• [WHAT THE TASK REQUIRES]: Reproduce word for word the part of the Anchorage marijuana article starting at "Thorp was also" and ending at "Assembly has taken months.".

• [PASSAGE FOR REVIEW]:
Two potential marijuana growers will vie for the approval of the Anchorage Assembly Tuesday evening, the first in Alaska's largest city as the legal cannabis industry inches forward.

Arctic Herbery and Dream Green Farms, two cultivation facilities located on different sides of town, will see their local marijuana licenses and special-use permits approved or denied Tuesday.

Both businesses are standard cultivation facilities, meaning they can grow as many square feet of cannabis as their warehouses allow.

"I feel pretty good," Arctic Herbery owner Bryant Thorp said Monday. Thorp was the first person to complete his state marijuana business application, and now he's a front-runner in Anchorage, too, both for his grow and a retail store.

Marijuana business applicant Bryant Thorp stands in the space he hopes will eventually house his marijuana retail shop on March 30, 2016. (Scott Jensen / Alaska Dispatch News)

Thorp is in the midst of outfitting his warehouse on South Arctic Boulevard, and is a couple of weeks from getting his occupancy certificate, "if this rain would knock it off," he said.

Thorp was also the first to apply for a cannabis retail store license in Anchorage. Should the city find that application complete, he'll be on the Oct. 18 Assembly agenda, which means the first retail store in Anchorage won't open until late October at the earliest.

Thorp said he's worked to stay in the forefront of the industry after seeing the celebrations in Seattle on the day Washington's recreational market opened in July 2014.

"I watched the news the day it happened … I just thought, 'Wow, wow, I want to be a part of that,' " Thorp said.

Getting to the Assembly has taken months.

"There are just dozens of hoops to jump through," Thorp said.

To get the ball rolling, Anchorage businesses must hold a community meeting with their neighbors, sending out a notice three weeks in advance. State applications must be complete before the local license application can be started.

After businesses turn in their applications, the municipality takes about 75 days to review the application and have the Assembly hearing, said Erika McConnell, special assistant to the director of the city's Office of Economic and Community Development.

A marijuana business that turns in its completed application by Aug. 4, for instance, will be scheduled for that Oct. 18 Assembly meeting.

• [STORED DATA]:
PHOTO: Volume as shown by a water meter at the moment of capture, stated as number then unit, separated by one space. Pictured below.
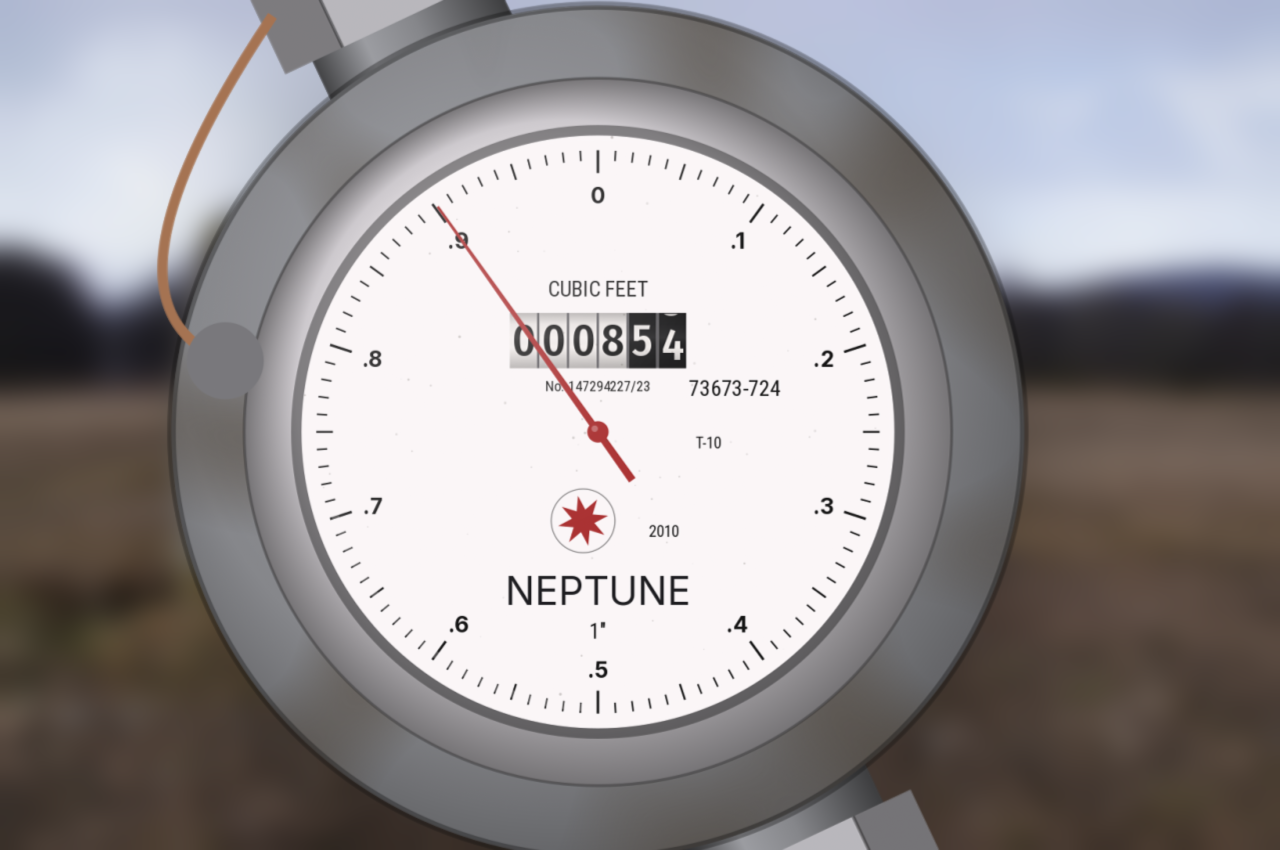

• [TASK SOLUTION]:
Thorp was also the first to apply for a cannabis retail store license in Anchorage. Should the city find that application complete, he'll be on the Oct. 18 Assembly agenda, which means the first retail store in Anchorage won't open until late October at the earliest.

Thorp said he's worked to stay in the forefront of the industry after seeing the celebrations in Seattle on the day Washington's recreational market opened in July 2014.

"I watched the news the day it happened … I just thought, 'Wow, wow, I want to be a part of that,' " Thorp said.

Getting to the Assembly has taken months.